What are the challenges and resistances faced in the development of BTCFi ecosystem?What obstacles will traditional asset management institutions or ETH asset management track projects face when joining?

Divine Fish:The biggest obstacle facing the BTCFi ecosystem is that the development speed of the BTCFi ecosystem is far behind the speed of industry application innovation, which is due to the slowness of Bitcoin’s underlying upgrade and iteration.The decentralized nature of Bitcoin determines that its upgrade requires broad consensus in the community, and the process is complex and long, which forms a sharp gap with the rapid iteration expected by entrepreneurs.Therefore, the BTCFi ecosystem will be more diversified and diversified in a long period of time, and various innovative attempts emerge one after another.

Bitcoin lacks official support and unity like Ethereum, which leads to a more diversified and diversified BTCFi ecosystem, and projects face greater challenges when balancing their balance sheets.However, this also brings some unique advantages to the BTCFi ecosystem.For example, the underlying Bitcoin adopts mechanisms such as multi-signature and MPC, which can provide more detailed permission separation and asset monitoring capabilities for large users and institutional users, with relatively lower risks and attractive to large users and institutional users.

Ryan:From a regulatory perspective, Ethereum outlines the “red line” and “green line” for the development of BTCFi, providing a reference for the latter.At present, infrastructure such as Bitcoin L2, sidechain and Lightning Network have not yet caused obvious regulatory issues.

In terms of asset custody, whether Bitcoin or Ethereum is concerned, certain compliance requirements need to be met, because it involves the transfer of asset ownership.

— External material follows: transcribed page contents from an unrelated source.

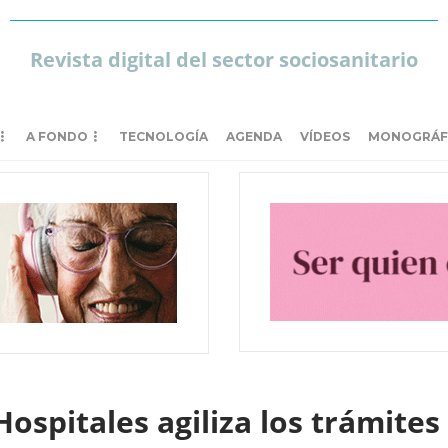
Revista digital del sector sociosanitario
A FONDO
TECNOLOGÍA
AGENDA
VÍDEOS
MONOGRÁF
spitales agiliza los trámites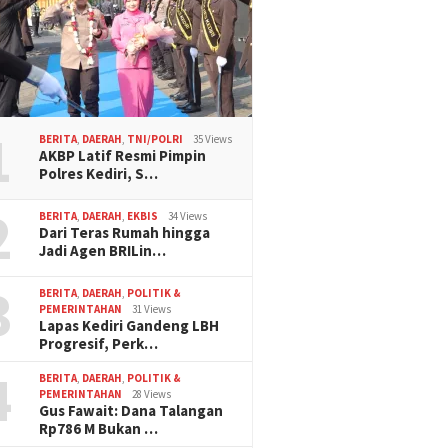
1
BERITA
,
DAERAH
,
TNI/POLRI
35 Views
AKBP Latif Resmi Pimpin
Polres Kediri, S…
2
BERITA
,
DAERAH
,
EKBIS
34 Views
Dari Teras Rumah hingga
Jadi Agen BRILin…
3
BERITA
,
DAERAH
,
POLITIK &
PEMERINTAHAN
31 Views
Lapas Kediri Gandeng LBH
Progresif, Perk…
4
BERITA
,
DAERAH
,
POLITIK &
PEMERINTAHAN
28 Views
Gus Fawait: Dana Talangan
Rp786 M Bukan …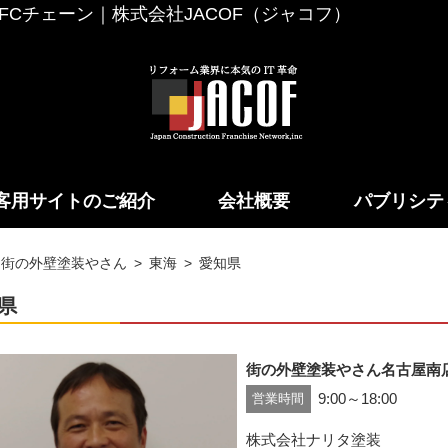
Cチェーン｜株式会社JACOF（ジャコフ）
客用サイトのご紹介
会社概要
パブリシテ
街の外壁塗装やさん
東海
愛知県
県
街の外壁塗装やさん名古屋南
9:00～18:00
営業時間
株式会社ナリタ塗装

In the field of asset interest generation, Bitcoin has an advantage.Since Bitcoin is clearly defined as a commodity, the relevant interest generation and management regulations are theoretically more relaxed.Whether Ethereum staking belongs to securities is still being discussed, and there is a gray area.Currently, Ethereum staking does not require KYC and anti-money laundering measures, but some exchanges are warned by the SEC when providing related products, indicating that there is uncertainty.In the Bitcoin resurgence track, some products have not fully considered regulatory compliance, but have not yet caused major regulatory issues, indicating that this field is still in a gray area.However, Bitcoin interest-generating products often need to operate in compliance due to their asset attributes.For example, some products on Solv require KYC to circumvent regulatory risks.Through DeFi and decentralized exchanges, retail investors without KYC can also participate in these products.

The previous round of Bitcoin growth was user education and expansion driven by L2 layer, and the next stage of asset interest generation may become a new growth driver.In this process, compliance issues still need to be paid attention to.